_BRIEF_: From the material below, copy out every line that contains the string "Where". Matching is case-sensitive.

_SUPPLIED INFORMATION_:
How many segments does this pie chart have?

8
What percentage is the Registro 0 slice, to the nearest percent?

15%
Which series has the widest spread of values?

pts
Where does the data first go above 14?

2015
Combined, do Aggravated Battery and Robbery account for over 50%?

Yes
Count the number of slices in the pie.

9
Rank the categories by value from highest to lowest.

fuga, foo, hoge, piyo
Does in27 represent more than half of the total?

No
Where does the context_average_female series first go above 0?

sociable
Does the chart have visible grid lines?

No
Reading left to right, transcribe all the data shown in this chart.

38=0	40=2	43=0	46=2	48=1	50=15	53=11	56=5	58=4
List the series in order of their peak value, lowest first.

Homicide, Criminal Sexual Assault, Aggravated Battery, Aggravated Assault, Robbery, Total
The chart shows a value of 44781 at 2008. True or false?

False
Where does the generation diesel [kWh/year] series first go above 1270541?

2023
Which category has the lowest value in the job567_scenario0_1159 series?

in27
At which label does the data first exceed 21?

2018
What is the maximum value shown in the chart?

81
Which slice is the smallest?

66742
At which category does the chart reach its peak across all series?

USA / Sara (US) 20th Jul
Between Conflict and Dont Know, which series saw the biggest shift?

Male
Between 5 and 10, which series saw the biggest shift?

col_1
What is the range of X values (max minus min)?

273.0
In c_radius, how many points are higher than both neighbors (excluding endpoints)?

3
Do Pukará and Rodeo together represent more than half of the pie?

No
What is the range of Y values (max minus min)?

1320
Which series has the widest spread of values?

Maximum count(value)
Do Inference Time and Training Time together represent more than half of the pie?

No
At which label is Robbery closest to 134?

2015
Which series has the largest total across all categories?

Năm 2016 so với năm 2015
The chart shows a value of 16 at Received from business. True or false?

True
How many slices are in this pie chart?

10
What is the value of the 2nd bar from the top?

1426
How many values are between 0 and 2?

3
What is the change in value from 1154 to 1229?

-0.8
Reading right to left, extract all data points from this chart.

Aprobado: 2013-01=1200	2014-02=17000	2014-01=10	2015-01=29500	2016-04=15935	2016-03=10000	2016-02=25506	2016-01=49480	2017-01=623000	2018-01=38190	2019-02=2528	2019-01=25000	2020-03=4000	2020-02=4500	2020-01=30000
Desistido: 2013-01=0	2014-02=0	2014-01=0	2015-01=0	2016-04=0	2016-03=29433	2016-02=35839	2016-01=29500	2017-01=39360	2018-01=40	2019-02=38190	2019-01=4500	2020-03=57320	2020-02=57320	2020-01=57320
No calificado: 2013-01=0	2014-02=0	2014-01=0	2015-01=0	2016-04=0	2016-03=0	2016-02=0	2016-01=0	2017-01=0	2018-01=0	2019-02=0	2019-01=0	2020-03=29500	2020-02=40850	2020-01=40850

_FINISHED TASK_:
Where does the data first go above 14?
Where does the context_average_female series first go above 0?
Where does the generation diesel [kWh/year] series first go above 1270541?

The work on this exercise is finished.